Councilwoman Lucy Gonzales is the only female Hispanic on the San Angelo City Council. She worked at the polls for 3 years after retiring and says she noticed the turnout for Hispanic voters was typically very low.

“It was very low,” added Gonzales, “In Texas in the last presidential election in 2016, the turnout was 36.9%.”

Guadalupe Gomez leads the Republican National Hispanic Assembly chapter in San Angelo. Their mission is to get Hispanics to become more involved in voting and politics.

“In San Angelo, we’ve seen more become involved, asking more questions about politics,” said Gomez, “Some Hispanics are not involved in politics or aware of what’s going on. That’s where we come in to educate them, let them know what the issues and policies are. That way, when they do come in to vote they know what they’re voting for.”

Both women say they want Hispanics to understand their votes do matter.

“Whether they vote for one party or another, this is your right. This is an important decision you make every 4 years so don’t take it lightly. I used to take it lightly and think my vote doesn’t count. If you have thousands of minorities saying that, your voice will not be heard. If you want your voice to be heard, you need to vote,” explained Gomez, “What do you want for your family, for the future of your children and grandchildren? We’re not going to be here forever to protect them,”

“Can you imagine what it would be like if our percentage would go up? What a difference it would make?
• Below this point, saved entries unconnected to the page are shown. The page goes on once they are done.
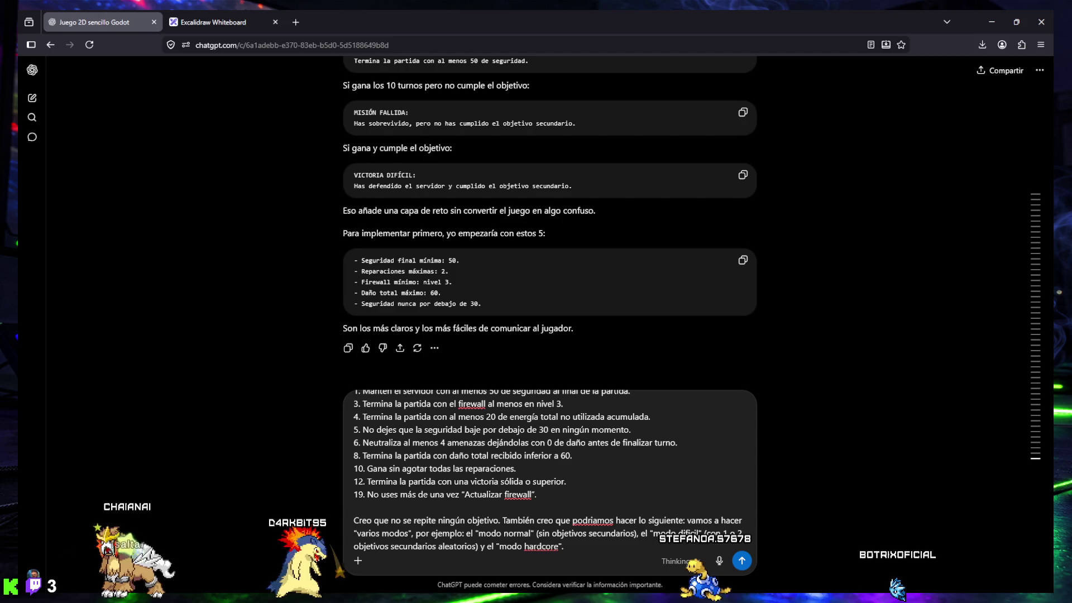
pyautogui.click(564, 546)
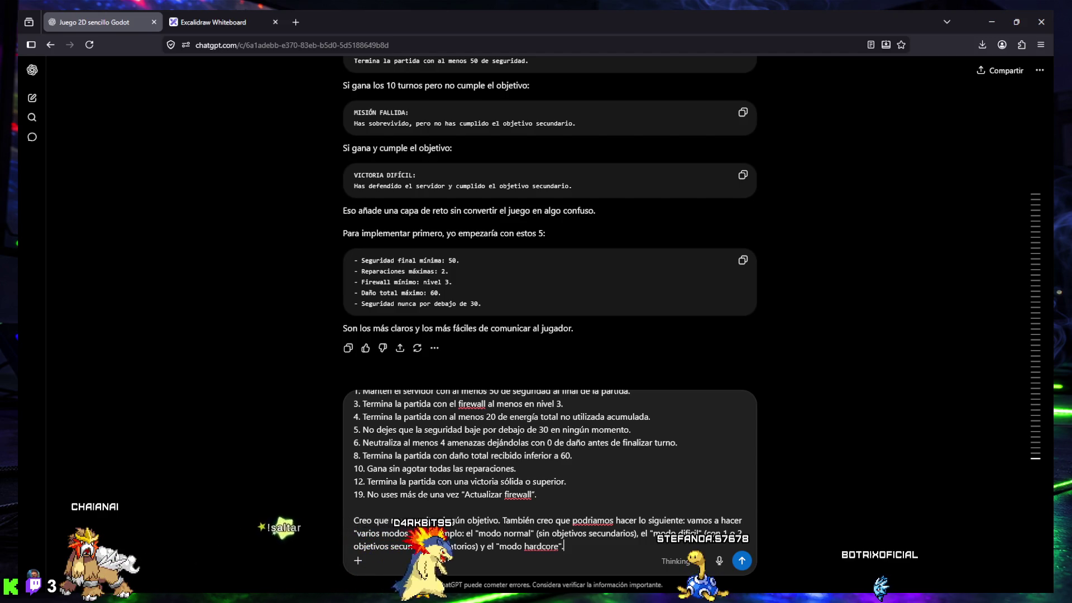
pyautogui.write('con 3 objeti')
pyautogui.write('vos secund')
pyautogui.write('a...rios')
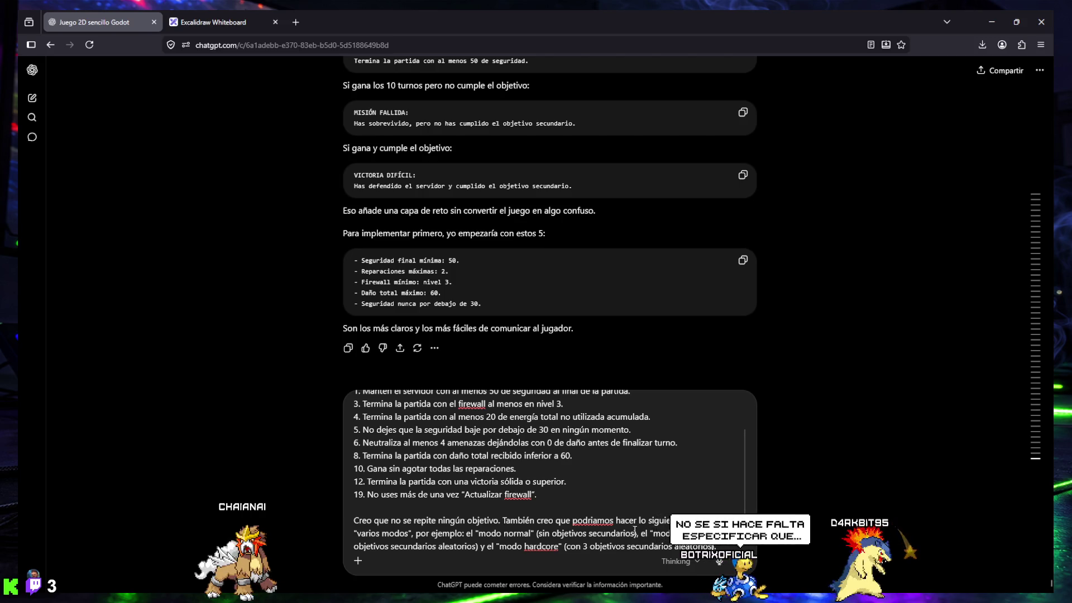
# Step: Begin the sentence 'Quizas sería buena idea que cuando el usuario abra el juego'
pyautogui.scroll(-1, 706, 547)
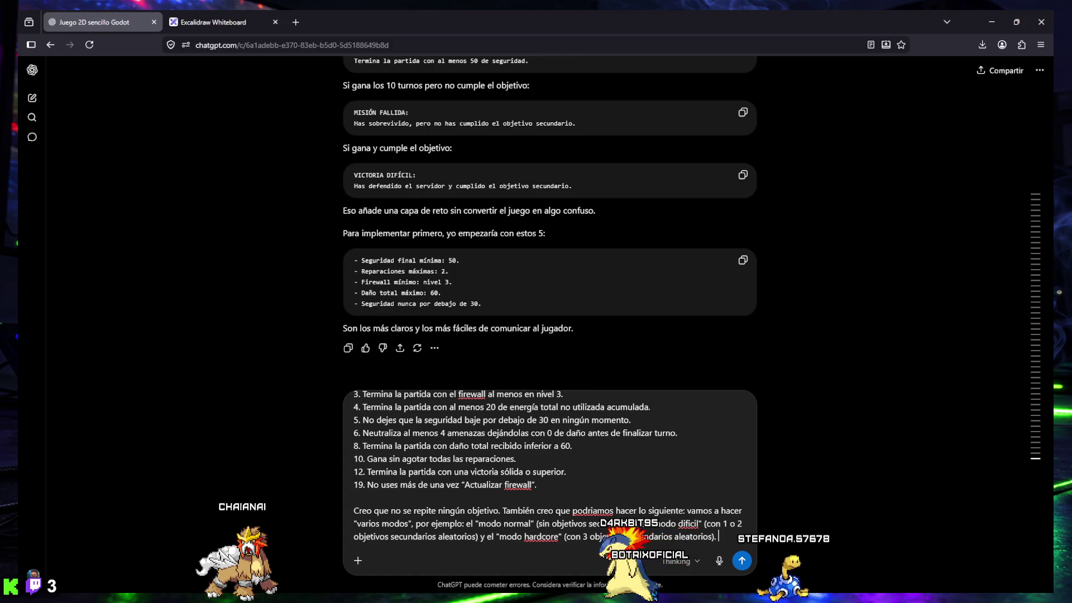
pyautogui.write('H')
pyautogui.press('BackSpace')
pyautogui.write('Quiza')
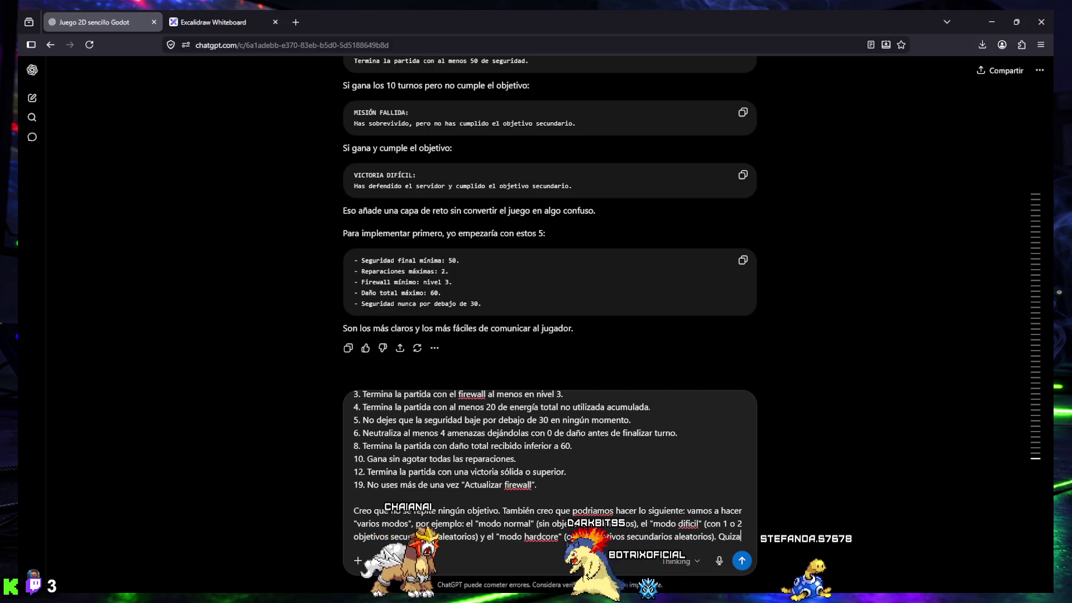
pyautogui.write('s ser')
pyautogui.write('buena idea que cu')
pyautogui.write('ando abra ')
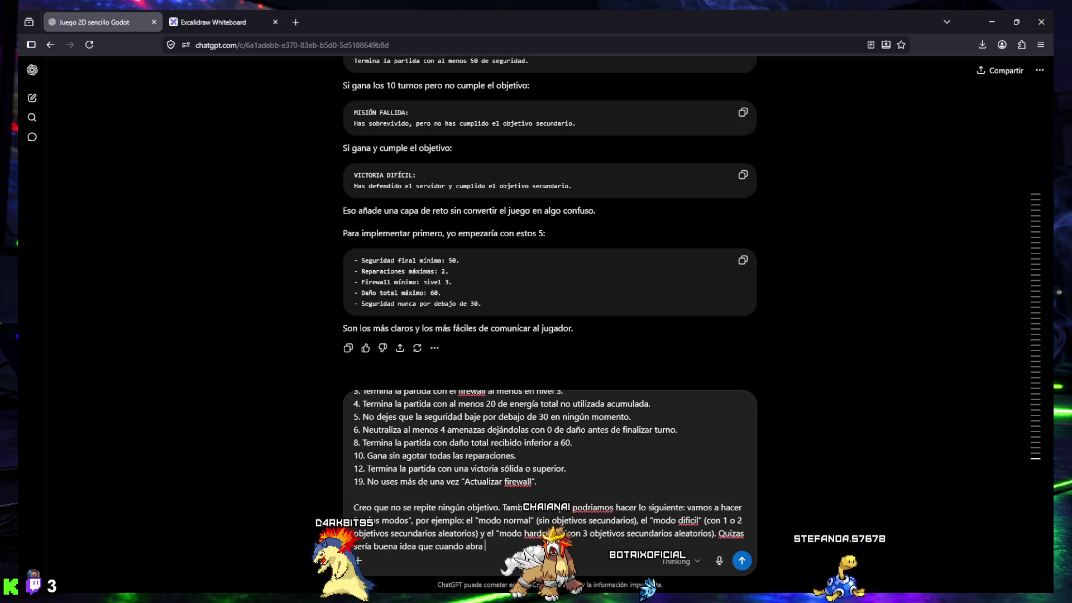
pyautogui.write('u')
pyautogui.write('ario ')
pyautogui.write('gana el j')
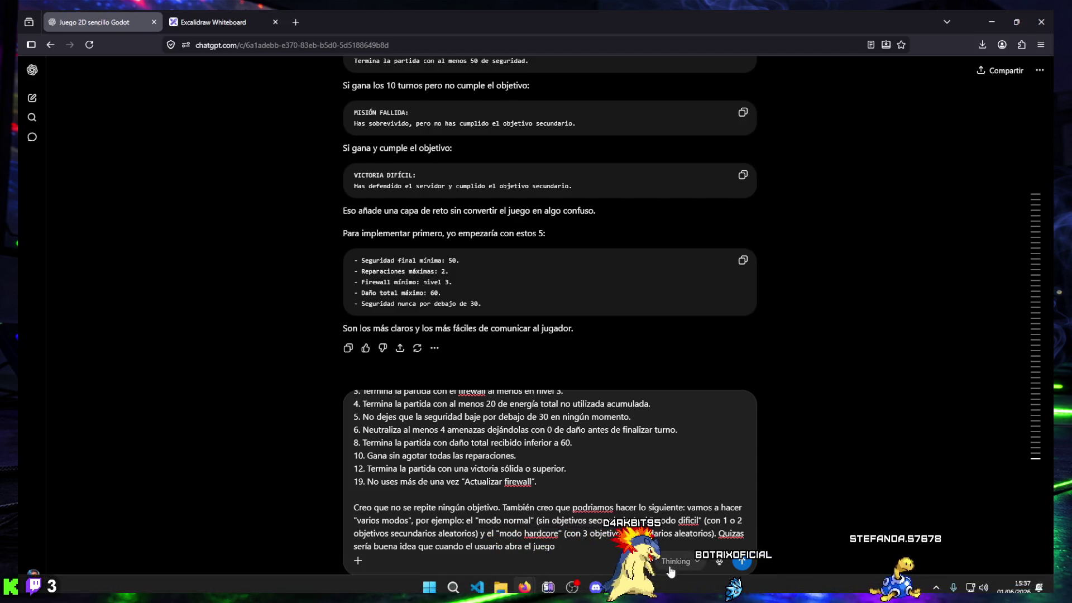
pyautogui.click(549, 580)
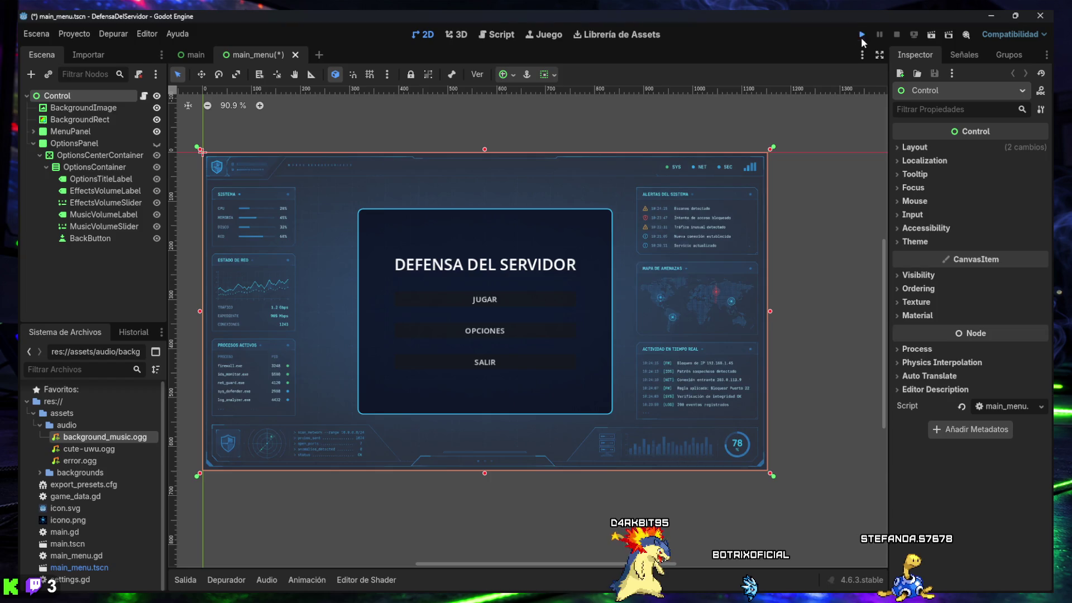
# Step: Run the project from the main menu scene, close the game window, and return to Firefox
pyautogui.click(861, 36)
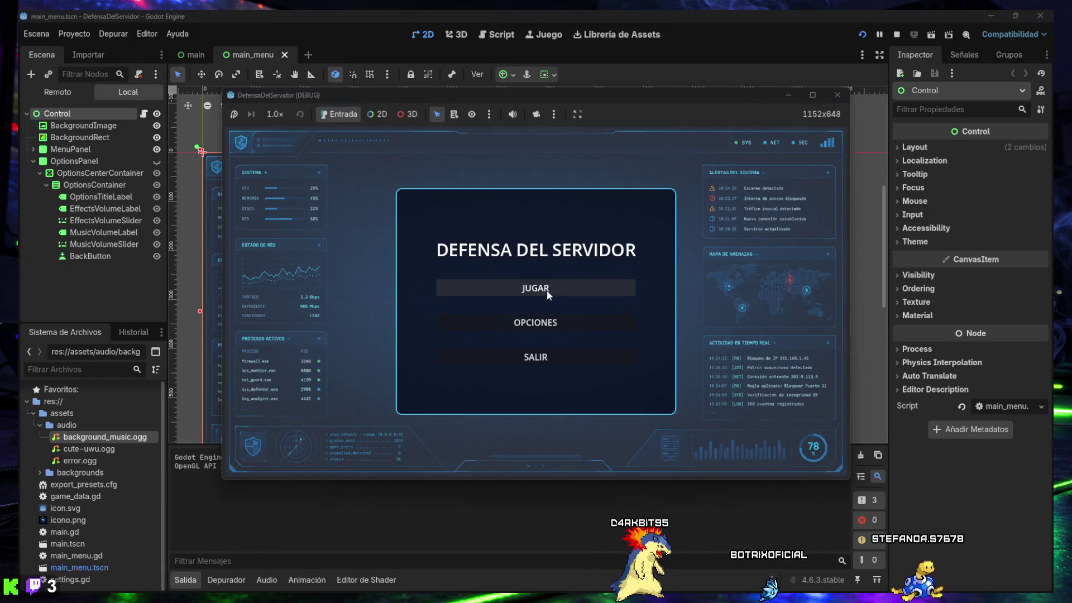
pyautogui.moveTo(501, 597)
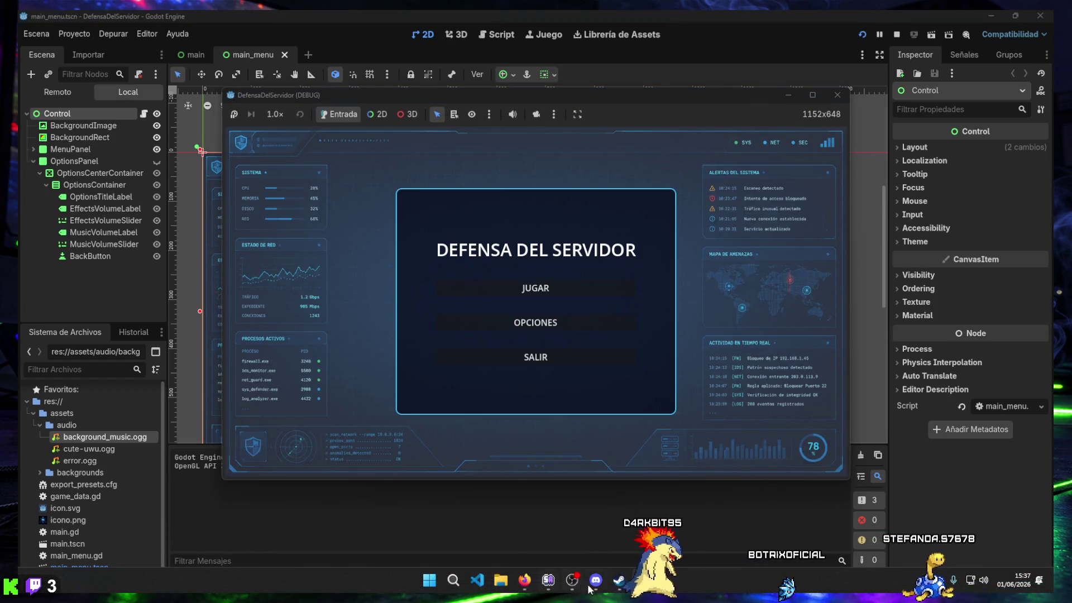
pyautogui.moveTo(525, 581)
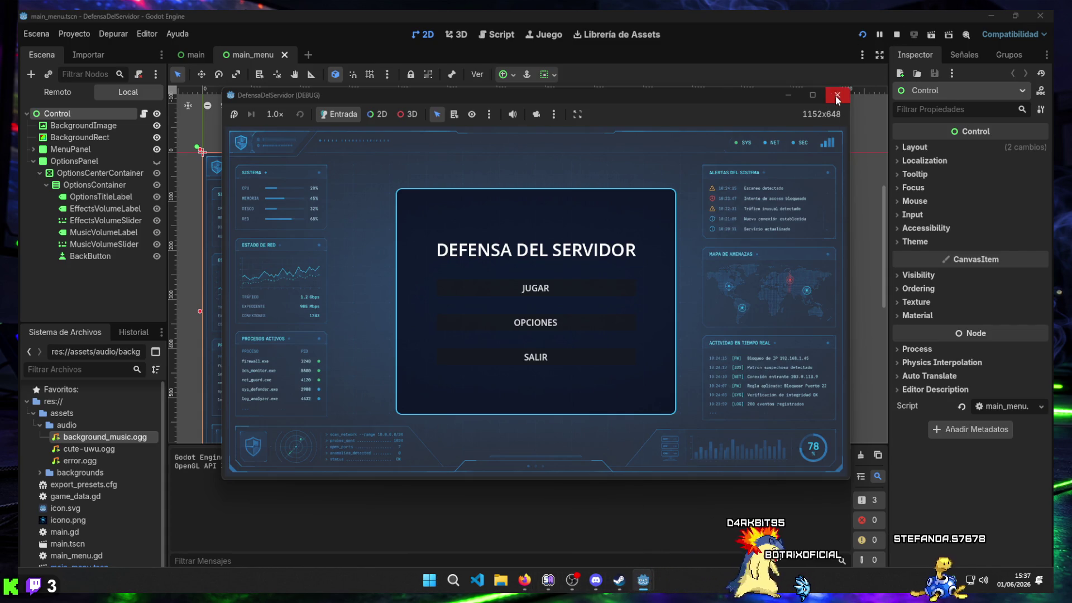
pyautogui.click(837, 95)
pyautogui.press('alt+Tab')
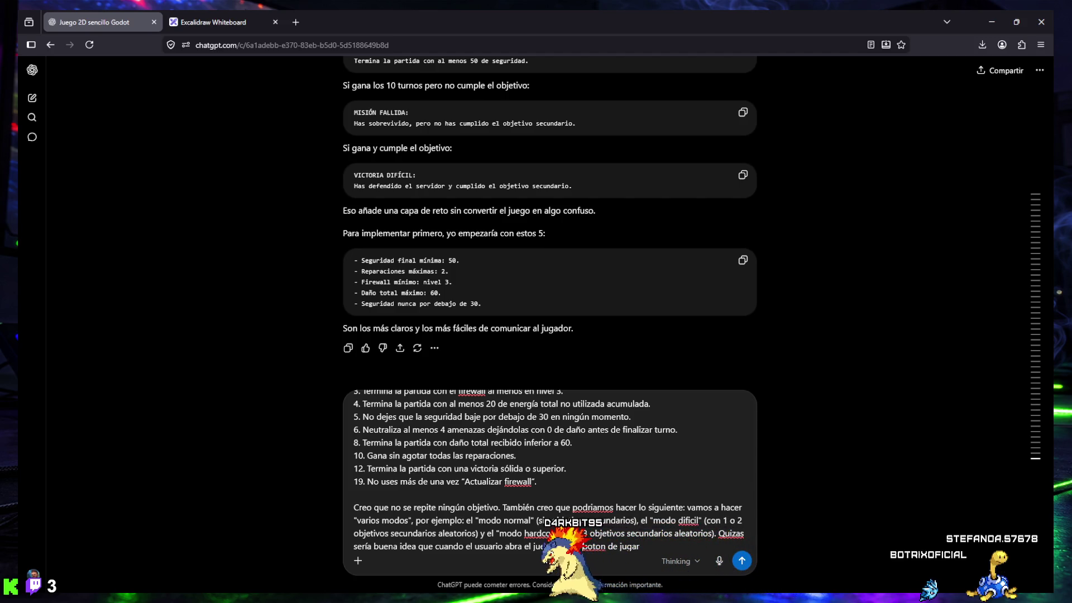
# Step: Continue the sentence with ', se abra otra ventana con los modos de juego para esa partida.'
pyautogui.write('apa')
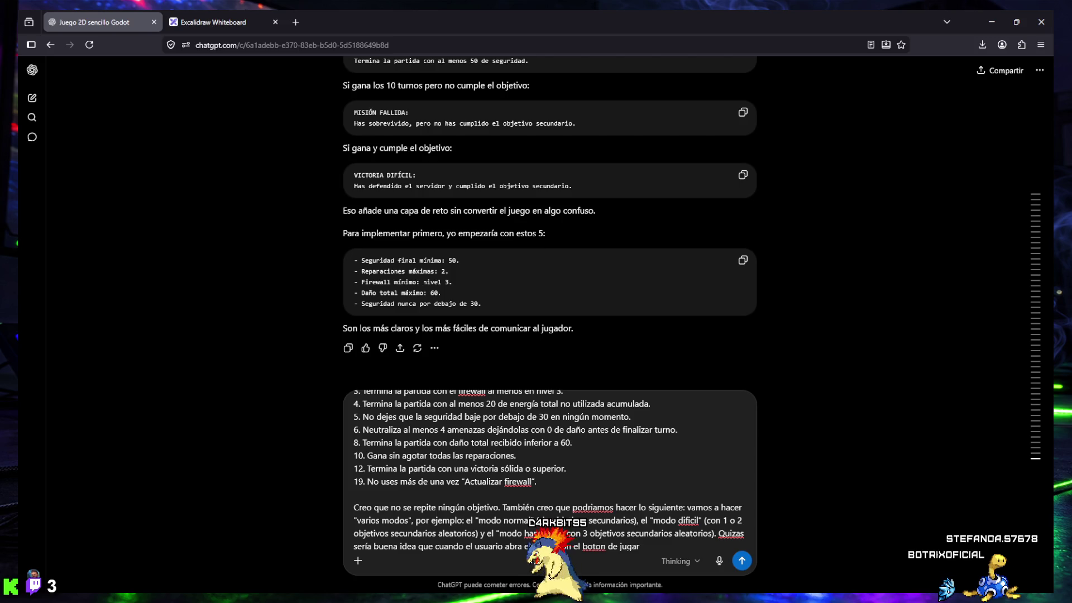
pyautogui.press('BackSpace')
pyautogui.write(', ')
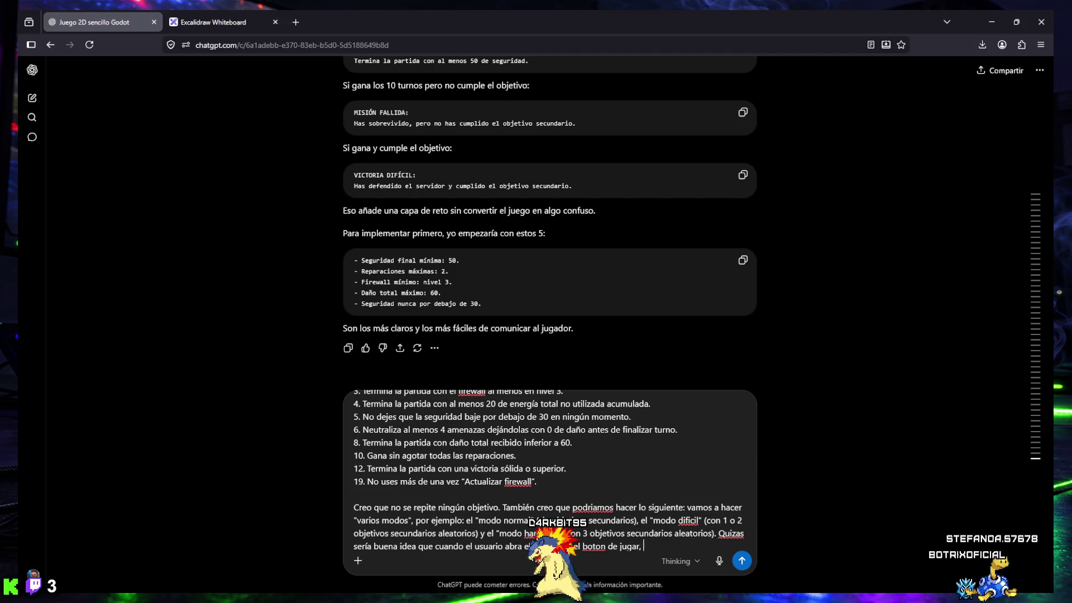
pyautogui.write('se abra otra ventana ')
What a difference people’s mindset would make to know that your vote does count?,” added Gonzales.

And they hope to see more Hispanics involved in politics.

“I hope that I inspire women of my culture to say, ‘She can do it, I can too.’ Give them some motivation to realize, ‘If it happened to her, it can happen to me.’ I hope when I am gone, someone of my culture does take that role on,” said Gonzales.